映画がわからなかった

あまり映画を見る習慣がない。これは私が幼少期に過ごした宮古島に映画館が1つもないことに起因する(と私は勝手に考えている)。

娯楽の選択肢に映画がないのだ。あと2時間弱じっとしているということに苦痛を感じる。

なので、Back to the futureなどのわかりやすく誰も死なないような怖くない映画くらいしか見る気がしないのだが、昨日行った服屋の主人に「Stranger than paradise」という映画を勧められて見た。wikipediaでホラー映画ではないことを確認して、Amazonプライムで300円でレンタルした。

白黒フィルムで、起伏もなく、感情もなく、全体的に退屈/退廃の空気が立ち込めており、Back to…とは完全に対になるタイプの映画だったのだが面白かった。完全にコメディ映画で、様々な登場人物の静けさの中にある滑稽さをただ観察する映画だった。

ただ、服屋の主人は、「すごく映像が綺麗なんです・・・ストーリーはまあ、という感じなのですが」と言っていた。でも私には映像の良し悪しが分からぬ。見た直後も「美しいとは何か?」ということをずっと考えていた。レビューには「光と影が美しい!」といったことが書かれていた。私はわかりやすい美しさしかわからないから、光の美しさとかよりも色の美しさとかに心惹かれる人間であり、白黒のざらざらした映像の美しさと言われてもよく分からない。

ほら・・・とこの文章を書きながら映像のことを思い返すとはっとした。記憶の中で映像がめちゃくちゃ美しいのだ。なにこれ。誰か映画の良し悪しがわかるようになる映画を教えてくれ、って締めようよ思ったのだが、24時間たって初めて美しいということに気づいた。いや良し悪しのわかる映画は知りたいがびっくりした。なんだこれ。みんなも見た方がいいです とくに人間観察が好きな人

有益な情報

有名なインドカレーを食いに丸ノ内線で銀座に向かっていたときのこと、

地下鉄のやかましいトンネル通過音をこれでもかと切り裂く中年女性2人組の会話がずっと耳を塞いでいた。始発の池袋に到着した電車に乗ってから本郷三丁目に到着するまで。

会話の内容といえば、なぜ豊洲の高層マンションは購入価値がないのか、公立学校がいかにダメであの私立中学が優れているかといった癪に触る内容で、不愉快な気持ちがむくむくと膨らんでいった。ほらほら、あの子は中学校は普通の公立高校でしょ?だからそういったルールはわからないのよ。なんだそれ。

が、なぜこの人たちは必死になって大声を出して、我々に不愉快で不要な情報をお届けしてくれるのだろうか?ということが気になってしまい、会話から意識を逸らすことができなかった。

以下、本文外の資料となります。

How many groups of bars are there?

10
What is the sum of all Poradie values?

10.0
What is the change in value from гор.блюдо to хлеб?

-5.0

すると、電車が後楽園を出発した時に(いうなれば彼女らの旅路のクライマックスである)、1人が身体に障害を抱えた子供を育てながら長男を京大に入れたのはアタシ自分のこと褒めてもいいと思うワ、ということを全乗客に向かって主張した。全乗客に向かって主張したというのは私の主観にしか過ぎないのだが。そしてうるせえオバさん2人組だな、と思っていたのだが、うるさいのは苦労オバさんだけで、もう1人はむしろ普通の音量でしゃべっているということに気づいた。

ここで私の妄想が始まる。この人はそこそこ金を持った旦那と結婚したが生まれた子供が障害を持っていた。献身的な介護をしたが旦那は手伝ってくれないし褒めてもくれない。でももう1人の子供を京大に入れたのよ!誰かアタシのこと褒めてよ!丸の内線のみんな!アタシはすごいのよ!

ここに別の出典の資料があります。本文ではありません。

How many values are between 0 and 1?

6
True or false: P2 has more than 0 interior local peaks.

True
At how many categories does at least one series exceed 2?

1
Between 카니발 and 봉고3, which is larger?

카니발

ははーんそういうことね〜、と勝手に納得したらなんとなくこの人のことを許せる気がしてきた。

その上、電車が本郷3丁目に到着する直前、静かな方のオバさんから唯一有益な情報を手に入れることに成功した。サンシャイン池崎は、父が工場を経営していたのだが、父のタバコの火の不始末で2回工場が全焼してしまい、お金のない状況で現役で国立大学に入った、という話である。うるさいオバさんは「サンシャイン池崎って誰?」と言っていた。彼の意外な過去と自分の過去を重ね、サンシャイン池崎のことはこれからも応援して行こうと誓った。